Abstract

Physical activity may be difficult for survivors with poorer functioning following primary treatment. The study examined whether late symptoms of breast cancer treatment impact PA adoption (0-6months) and maintenance (6-18months) during a weight management intervention, and whether late symptoms influence PA when accounting for overall functioning. Secondary analyses were conducted using a sample of survivors participating in a weight management intervention and who provided valid weight and accelerometer data at baseline and 6months (N=176). The Breast Cancer Prevention Trial Symptom Checklist (BCPT) assessed late treatment-related symptoms. SF-12 Physical Component Scale (PCS) and Mental Component Scale (MCS) scores assessed functioning. Change in bouted moderate to vigorous physical activity (MVPA) min/week from baseline to 6months was not associated with BCPT scales (all p values>0.05).

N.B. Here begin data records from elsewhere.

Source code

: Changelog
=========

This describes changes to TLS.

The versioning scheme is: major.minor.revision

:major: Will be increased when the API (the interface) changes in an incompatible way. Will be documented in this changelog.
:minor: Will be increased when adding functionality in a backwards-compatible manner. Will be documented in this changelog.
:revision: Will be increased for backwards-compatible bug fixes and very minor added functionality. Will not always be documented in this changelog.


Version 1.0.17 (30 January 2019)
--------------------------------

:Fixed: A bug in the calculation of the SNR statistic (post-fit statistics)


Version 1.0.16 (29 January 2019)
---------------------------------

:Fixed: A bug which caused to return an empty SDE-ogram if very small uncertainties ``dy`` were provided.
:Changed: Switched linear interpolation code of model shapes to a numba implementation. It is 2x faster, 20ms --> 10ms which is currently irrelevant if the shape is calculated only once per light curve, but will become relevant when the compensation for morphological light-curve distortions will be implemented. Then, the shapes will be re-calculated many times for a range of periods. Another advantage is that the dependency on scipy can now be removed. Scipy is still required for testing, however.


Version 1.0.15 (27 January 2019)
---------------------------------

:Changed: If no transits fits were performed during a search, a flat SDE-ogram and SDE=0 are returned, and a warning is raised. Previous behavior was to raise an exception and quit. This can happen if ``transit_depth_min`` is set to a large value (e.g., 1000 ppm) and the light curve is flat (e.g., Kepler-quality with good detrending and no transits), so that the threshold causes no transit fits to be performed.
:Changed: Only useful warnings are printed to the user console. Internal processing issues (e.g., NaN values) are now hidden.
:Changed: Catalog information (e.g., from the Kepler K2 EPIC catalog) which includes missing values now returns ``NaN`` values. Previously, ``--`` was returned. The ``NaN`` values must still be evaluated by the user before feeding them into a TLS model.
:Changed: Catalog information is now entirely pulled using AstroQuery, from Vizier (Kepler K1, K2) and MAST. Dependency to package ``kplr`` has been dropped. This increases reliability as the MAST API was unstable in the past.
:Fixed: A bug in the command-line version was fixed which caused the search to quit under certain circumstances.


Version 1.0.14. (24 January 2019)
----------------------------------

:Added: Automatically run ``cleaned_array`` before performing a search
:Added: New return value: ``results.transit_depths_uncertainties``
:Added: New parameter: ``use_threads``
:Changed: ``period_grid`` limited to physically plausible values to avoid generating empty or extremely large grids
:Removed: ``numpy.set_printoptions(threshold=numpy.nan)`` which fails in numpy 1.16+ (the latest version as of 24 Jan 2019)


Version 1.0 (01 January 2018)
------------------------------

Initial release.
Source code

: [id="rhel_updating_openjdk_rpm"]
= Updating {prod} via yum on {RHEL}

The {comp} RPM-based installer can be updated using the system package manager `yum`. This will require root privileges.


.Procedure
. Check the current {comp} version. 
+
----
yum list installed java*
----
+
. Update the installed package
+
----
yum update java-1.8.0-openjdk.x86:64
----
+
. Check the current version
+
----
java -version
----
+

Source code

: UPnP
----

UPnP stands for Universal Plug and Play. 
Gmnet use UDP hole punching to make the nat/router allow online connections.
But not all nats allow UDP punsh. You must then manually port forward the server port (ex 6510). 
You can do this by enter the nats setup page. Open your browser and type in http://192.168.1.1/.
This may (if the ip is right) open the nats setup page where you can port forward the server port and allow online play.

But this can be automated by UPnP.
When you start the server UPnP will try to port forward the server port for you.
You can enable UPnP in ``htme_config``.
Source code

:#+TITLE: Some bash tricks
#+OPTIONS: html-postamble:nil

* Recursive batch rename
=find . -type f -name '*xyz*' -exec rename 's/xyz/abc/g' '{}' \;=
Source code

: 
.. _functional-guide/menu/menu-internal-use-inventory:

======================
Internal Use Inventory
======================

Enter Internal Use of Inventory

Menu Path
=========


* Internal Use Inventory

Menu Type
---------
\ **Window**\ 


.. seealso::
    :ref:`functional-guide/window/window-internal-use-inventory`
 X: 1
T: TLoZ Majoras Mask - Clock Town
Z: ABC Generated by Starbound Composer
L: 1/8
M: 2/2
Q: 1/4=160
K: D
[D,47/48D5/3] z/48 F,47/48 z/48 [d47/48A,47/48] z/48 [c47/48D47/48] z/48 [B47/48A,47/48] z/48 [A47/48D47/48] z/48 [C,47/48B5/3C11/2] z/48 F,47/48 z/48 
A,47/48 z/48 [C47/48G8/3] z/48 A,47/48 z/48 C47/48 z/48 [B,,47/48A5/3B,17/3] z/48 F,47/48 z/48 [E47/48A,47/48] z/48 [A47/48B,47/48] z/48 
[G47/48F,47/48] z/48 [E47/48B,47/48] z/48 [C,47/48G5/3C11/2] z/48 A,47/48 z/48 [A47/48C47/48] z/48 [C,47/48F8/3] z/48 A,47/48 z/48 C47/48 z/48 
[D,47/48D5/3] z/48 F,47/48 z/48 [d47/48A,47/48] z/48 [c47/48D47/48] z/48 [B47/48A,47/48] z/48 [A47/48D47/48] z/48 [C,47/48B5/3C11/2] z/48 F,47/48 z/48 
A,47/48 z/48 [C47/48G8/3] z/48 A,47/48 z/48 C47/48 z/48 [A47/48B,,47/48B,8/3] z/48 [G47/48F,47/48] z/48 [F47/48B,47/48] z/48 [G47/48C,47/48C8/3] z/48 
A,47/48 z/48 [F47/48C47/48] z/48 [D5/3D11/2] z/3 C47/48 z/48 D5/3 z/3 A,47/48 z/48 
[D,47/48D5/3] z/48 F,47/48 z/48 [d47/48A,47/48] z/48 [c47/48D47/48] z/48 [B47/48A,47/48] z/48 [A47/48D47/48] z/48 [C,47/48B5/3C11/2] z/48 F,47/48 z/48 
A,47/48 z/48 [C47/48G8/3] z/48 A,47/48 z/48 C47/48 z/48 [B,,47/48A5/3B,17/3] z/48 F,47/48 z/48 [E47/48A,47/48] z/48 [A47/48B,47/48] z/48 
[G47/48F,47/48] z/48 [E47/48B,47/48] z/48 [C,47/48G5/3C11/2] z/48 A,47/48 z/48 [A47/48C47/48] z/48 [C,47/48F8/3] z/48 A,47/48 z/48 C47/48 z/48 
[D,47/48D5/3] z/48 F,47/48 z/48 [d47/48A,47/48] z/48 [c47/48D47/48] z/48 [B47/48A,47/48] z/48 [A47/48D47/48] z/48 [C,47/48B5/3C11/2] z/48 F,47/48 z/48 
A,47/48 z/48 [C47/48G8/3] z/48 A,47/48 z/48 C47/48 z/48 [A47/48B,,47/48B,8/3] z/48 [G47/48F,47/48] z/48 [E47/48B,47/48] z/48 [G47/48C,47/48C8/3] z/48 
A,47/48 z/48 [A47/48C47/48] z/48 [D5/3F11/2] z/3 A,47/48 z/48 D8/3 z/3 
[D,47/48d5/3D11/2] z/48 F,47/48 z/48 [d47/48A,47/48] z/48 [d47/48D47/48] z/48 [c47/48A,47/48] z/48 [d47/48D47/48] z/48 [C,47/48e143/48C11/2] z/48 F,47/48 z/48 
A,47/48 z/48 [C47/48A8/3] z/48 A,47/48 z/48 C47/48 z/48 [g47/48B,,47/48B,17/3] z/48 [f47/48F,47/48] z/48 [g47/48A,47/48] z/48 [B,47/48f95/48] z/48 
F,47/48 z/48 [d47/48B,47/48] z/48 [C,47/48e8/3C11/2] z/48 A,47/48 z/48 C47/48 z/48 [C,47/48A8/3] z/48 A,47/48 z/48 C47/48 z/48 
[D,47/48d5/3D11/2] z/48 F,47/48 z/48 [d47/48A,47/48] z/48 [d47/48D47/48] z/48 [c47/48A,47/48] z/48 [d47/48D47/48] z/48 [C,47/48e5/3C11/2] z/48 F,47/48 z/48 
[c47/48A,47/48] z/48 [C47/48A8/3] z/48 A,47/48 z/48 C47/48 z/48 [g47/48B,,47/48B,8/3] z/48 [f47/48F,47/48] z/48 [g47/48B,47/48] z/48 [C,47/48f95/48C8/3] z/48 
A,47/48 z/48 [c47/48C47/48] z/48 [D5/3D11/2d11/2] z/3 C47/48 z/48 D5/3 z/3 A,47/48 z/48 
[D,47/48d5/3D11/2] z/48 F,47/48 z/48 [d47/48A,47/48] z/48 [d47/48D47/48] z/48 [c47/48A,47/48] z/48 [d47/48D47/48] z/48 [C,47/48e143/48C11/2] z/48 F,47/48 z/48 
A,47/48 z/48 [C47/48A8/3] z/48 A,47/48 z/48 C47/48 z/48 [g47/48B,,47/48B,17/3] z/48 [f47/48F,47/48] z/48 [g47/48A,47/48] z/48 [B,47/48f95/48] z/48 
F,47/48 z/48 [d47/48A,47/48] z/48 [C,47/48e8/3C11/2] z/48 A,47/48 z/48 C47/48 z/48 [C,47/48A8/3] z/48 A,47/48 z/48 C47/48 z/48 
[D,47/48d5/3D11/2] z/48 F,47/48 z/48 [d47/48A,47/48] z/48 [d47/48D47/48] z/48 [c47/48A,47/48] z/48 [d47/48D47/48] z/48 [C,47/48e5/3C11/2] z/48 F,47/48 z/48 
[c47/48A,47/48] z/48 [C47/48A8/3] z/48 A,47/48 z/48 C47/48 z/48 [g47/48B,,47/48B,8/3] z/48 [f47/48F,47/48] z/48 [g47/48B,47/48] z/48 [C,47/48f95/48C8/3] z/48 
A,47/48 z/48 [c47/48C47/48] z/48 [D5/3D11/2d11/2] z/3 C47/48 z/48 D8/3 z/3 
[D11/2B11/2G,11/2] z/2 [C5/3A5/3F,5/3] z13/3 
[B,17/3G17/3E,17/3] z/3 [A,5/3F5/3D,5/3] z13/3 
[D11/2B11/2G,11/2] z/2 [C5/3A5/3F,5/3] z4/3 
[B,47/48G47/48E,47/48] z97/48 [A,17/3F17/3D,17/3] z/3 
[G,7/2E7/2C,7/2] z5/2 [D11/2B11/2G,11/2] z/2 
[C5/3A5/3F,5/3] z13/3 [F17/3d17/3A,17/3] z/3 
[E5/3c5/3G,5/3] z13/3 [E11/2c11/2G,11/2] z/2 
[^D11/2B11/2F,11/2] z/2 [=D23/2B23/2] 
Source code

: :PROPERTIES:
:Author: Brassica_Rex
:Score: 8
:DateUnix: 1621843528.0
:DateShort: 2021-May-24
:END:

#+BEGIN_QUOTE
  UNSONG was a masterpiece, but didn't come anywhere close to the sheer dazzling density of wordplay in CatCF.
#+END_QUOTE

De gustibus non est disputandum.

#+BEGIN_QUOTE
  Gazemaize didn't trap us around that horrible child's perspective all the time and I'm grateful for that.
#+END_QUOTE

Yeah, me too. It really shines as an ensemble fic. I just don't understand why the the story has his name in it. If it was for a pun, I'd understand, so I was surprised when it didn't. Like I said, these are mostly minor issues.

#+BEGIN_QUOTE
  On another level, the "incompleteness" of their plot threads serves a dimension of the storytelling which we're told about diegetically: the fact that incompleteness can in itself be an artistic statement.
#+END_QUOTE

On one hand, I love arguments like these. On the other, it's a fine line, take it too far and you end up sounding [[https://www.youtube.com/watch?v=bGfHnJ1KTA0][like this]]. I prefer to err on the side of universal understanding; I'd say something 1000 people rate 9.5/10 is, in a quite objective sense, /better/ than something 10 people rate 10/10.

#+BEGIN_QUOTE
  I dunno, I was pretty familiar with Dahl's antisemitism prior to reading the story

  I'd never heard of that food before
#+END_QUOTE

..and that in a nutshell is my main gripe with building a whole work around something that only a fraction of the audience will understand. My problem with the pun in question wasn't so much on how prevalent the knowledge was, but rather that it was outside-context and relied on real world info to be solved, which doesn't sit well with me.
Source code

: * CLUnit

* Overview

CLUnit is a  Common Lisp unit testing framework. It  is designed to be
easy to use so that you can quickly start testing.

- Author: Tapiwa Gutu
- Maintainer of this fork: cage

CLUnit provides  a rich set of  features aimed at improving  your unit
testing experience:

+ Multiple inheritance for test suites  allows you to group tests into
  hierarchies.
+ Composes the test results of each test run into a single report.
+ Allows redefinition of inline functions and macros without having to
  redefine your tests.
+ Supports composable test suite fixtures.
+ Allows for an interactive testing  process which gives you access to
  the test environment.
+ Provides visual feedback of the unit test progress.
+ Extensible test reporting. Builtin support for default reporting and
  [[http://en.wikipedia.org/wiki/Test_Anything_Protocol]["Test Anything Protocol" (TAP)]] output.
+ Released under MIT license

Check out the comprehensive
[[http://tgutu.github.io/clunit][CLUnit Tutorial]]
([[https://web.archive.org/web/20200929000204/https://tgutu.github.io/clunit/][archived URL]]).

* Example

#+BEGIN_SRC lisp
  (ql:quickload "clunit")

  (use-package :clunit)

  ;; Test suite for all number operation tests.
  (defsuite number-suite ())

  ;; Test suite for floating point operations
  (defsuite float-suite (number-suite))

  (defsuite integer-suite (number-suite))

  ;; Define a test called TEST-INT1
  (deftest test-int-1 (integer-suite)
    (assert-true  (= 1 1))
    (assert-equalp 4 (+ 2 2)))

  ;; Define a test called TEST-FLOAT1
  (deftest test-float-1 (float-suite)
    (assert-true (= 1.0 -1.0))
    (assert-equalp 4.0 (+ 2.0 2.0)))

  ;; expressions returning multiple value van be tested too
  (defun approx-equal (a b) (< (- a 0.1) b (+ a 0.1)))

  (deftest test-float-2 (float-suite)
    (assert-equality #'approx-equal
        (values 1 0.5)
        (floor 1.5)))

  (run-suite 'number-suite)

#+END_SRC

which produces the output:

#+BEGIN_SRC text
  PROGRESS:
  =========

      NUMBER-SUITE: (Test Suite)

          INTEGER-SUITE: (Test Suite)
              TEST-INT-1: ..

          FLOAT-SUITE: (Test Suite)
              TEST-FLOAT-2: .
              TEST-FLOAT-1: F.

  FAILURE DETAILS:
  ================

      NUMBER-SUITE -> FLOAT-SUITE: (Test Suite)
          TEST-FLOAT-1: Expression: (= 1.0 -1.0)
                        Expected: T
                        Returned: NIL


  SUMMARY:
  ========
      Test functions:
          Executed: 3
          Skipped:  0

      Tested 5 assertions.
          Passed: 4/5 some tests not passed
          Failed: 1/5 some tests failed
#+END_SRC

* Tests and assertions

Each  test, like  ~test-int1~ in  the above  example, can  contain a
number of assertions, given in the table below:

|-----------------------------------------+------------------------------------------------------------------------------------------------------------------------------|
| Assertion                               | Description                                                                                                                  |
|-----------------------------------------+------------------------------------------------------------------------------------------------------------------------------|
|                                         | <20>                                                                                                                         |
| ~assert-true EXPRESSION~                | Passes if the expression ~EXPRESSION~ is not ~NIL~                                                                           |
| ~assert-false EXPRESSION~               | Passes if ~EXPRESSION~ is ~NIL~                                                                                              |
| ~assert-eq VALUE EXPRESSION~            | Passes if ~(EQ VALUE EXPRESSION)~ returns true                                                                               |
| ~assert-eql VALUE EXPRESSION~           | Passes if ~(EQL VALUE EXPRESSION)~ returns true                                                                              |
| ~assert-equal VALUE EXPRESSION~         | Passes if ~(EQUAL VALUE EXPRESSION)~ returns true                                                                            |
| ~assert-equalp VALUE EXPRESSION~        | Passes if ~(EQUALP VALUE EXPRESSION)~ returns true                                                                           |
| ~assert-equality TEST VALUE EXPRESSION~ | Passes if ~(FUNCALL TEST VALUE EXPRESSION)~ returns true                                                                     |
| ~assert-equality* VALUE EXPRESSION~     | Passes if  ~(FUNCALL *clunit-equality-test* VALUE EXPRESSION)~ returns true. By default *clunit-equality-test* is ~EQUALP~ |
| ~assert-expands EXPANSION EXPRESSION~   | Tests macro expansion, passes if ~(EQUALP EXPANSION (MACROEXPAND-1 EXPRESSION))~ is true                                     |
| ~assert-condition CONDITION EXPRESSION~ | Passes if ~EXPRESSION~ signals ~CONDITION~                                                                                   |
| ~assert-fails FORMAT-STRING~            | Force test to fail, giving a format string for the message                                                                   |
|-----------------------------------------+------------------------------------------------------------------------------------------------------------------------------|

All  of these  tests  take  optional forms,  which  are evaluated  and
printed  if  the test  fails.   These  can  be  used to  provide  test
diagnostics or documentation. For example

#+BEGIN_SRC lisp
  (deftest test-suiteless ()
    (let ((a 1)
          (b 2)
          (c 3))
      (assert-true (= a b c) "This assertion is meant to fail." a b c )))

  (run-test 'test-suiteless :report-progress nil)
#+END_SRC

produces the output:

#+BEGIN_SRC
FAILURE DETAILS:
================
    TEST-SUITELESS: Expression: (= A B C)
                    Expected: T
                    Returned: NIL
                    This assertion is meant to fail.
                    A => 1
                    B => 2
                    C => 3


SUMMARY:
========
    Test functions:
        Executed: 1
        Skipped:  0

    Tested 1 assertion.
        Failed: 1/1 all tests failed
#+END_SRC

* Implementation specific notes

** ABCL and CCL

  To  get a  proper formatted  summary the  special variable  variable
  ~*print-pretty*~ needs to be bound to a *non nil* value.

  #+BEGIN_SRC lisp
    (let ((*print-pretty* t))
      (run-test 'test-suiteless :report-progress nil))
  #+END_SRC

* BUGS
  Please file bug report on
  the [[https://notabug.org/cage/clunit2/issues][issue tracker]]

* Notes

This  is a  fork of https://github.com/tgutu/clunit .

When adding SF-12 scores to the model, change in bouted MVPA min/week was significantly associated with the PCS (p=0.045). Change in MVPA min/week from 6 to 18months was significantly associated with cognitive symptoms (p=0.004), but not musculoskeletal or vasomotor symptoms (p values>0.05). When adding 6-month SF-12 scores to the model, MVPA min/week was significantly associated with PCS (p=0.001) and MCS (p=0.028); however, BCPT cognitive problems score became non-significant (p>0.05). Poorer physical functioning was associated with lower PA adoption, and poorer mental and physical functioning was associated with lower maintenance of PA, while late symptoms generally were not. Interventionists should consider level of functioning when identifying individual PA goals during weight management interventions.